■ ASSIGNMENT: Gather and copy out every line of the records that contains the word "separate".

■ EXCERPTED RECORDS:
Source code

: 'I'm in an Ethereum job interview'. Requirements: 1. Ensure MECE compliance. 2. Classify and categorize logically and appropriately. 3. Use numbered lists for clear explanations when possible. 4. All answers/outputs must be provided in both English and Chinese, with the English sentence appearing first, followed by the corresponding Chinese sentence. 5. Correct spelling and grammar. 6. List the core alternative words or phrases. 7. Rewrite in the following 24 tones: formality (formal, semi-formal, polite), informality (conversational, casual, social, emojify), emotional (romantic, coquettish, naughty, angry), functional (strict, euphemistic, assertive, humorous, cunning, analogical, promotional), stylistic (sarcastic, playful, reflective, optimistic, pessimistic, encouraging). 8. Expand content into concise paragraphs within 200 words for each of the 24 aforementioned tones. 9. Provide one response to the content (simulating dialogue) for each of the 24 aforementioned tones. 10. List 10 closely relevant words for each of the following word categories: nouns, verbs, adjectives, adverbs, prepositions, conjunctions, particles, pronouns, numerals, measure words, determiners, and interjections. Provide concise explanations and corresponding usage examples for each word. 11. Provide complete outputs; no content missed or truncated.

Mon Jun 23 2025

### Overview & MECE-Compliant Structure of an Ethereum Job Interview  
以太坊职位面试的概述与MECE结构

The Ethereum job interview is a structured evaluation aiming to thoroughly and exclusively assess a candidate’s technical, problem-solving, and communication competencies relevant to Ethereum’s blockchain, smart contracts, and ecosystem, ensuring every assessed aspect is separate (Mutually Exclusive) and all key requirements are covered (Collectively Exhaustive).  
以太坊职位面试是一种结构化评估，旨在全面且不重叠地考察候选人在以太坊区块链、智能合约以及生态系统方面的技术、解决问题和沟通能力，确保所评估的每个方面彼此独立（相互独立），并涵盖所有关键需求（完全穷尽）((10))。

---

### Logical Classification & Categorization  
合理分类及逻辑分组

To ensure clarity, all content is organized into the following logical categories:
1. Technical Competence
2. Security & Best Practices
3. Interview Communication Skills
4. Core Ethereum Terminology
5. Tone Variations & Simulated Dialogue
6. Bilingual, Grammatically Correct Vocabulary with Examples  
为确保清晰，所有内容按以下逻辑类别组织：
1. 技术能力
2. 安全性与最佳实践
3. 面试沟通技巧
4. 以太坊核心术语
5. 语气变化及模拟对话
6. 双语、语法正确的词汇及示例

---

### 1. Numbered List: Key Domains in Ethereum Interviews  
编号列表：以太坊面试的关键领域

■ REPLY:
The Ethereum job interview is a structured evaluation aiming to thoroughly and exclusively assess a candidate’s technical, problem-solving, and communication competencies relevant to Ethereum’s blockchain, smart contracts, and ecosystem, ensuring every assessed aspect is separate (Mutually Exclusive) and all key requirements are covered (Collectively Exhaustive).  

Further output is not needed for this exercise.